Supervisor Toni Hokanson said that she would certainly consider Healey and Zierler’s proposal for appointing the advisory committee and said that “at this point, we’re still gathering names of those who have shown an interest in participating.”
Zierler went on to say that in his experience, “no matter how hard you try, people often don’t participate until you are about to finish the process. What are you going to do to engage the public as early on in the process as possible? Without that engagement from a broad spectrum I have a hard time seeing how this will work.”
Fairweather pointed to the interactive website they set up, as well as the many public meetings scheduled and said that his hope is for the steering committee and the advisory committee to engage the public to the greatest extent they can.
“I was at the last working group meeting, the first one where the public was allowed in,” Brittany Turner said. “I think it would be helpful if you allowed public comment at all of your meetings so that stakeholders can participate and provide their input before decisions, like your advisory committee appointments, are made.”
She went on to say that in her estimation there are “decisions being considered that would be directly impacted by this project. The creation of a fire district is being considered, the town’s master plan … why are we moving forward on these things while this group is looking at ways to make government more efficient?”

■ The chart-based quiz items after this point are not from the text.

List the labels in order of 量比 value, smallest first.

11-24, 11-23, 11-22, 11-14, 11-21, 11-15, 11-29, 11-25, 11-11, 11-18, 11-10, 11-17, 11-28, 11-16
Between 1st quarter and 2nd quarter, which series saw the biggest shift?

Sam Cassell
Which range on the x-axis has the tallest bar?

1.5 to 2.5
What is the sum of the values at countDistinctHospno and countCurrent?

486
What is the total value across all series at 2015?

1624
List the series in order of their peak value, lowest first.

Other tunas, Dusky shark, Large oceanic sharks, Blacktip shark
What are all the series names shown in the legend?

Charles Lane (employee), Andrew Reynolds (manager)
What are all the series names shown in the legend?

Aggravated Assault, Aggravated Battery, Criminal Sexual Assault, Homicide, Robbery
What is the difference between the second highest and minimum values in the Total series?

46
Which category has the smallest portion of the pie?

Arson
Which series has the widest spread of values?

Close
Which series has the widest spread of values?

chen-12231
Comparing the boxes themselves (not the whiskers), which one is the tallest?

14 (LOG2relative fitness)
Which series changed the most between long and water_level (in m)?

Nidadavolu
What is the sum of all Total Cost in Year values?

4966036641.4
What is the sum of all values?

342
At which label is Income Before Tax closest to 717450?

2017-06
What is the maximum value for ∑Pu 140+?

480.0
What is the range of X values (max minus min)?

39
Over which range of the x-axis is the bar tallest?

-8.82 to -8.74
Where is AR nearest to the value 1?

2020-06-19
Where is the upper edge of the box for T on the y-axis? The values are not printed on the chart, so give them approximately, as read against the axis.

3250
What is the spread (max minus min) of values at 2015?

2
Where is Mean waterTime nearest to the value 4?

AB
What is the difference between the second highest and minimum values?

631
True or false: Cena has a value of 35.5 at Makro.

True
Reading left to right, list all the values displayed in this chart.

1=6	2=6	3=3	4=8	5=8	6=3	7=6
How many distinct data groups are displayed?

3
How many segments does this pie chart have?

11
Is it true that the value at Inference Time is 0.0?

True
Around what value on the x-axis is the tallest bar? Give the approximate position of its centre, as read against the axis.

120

Rhoads said that Turner “makes a great point. Should we consider putting a moratorium on things that fall under the scope of this study?”
“I know we can’t tell the town and village to stop doing anything or make decisions, but it makes no sense to have these discussions going on separately,” Turner added.
“This process is really a conversation,” said Fairweather. “And what’s happening tonight is great. It’s the beginning of the conversation. The more dialogue we have and the more people that are engaged the better the outcome will be.”
With that, those present were asked to break up into small groups and list their concerns and hopes for the project. The concerns overlapped with each group and pointed to the “need to engage the public” early on in the process and engage a diverse group of stakeholders.
They also expressed concern that people remain as “open” and “objective” as possible.
Several groups expressed a hope that any outcome chosen would reduce property taxes, improve the “effective and efficient distribution of municipal services,” and solidify the community, its sense of character and morale -- which some feel have been damaged of late, particularly in the village.
The website is www.newpaltz.ning.com. The next meeting is scheduled for Aug. 9 at 9 a.m. at the New Paltz Town Hall off of Route 32.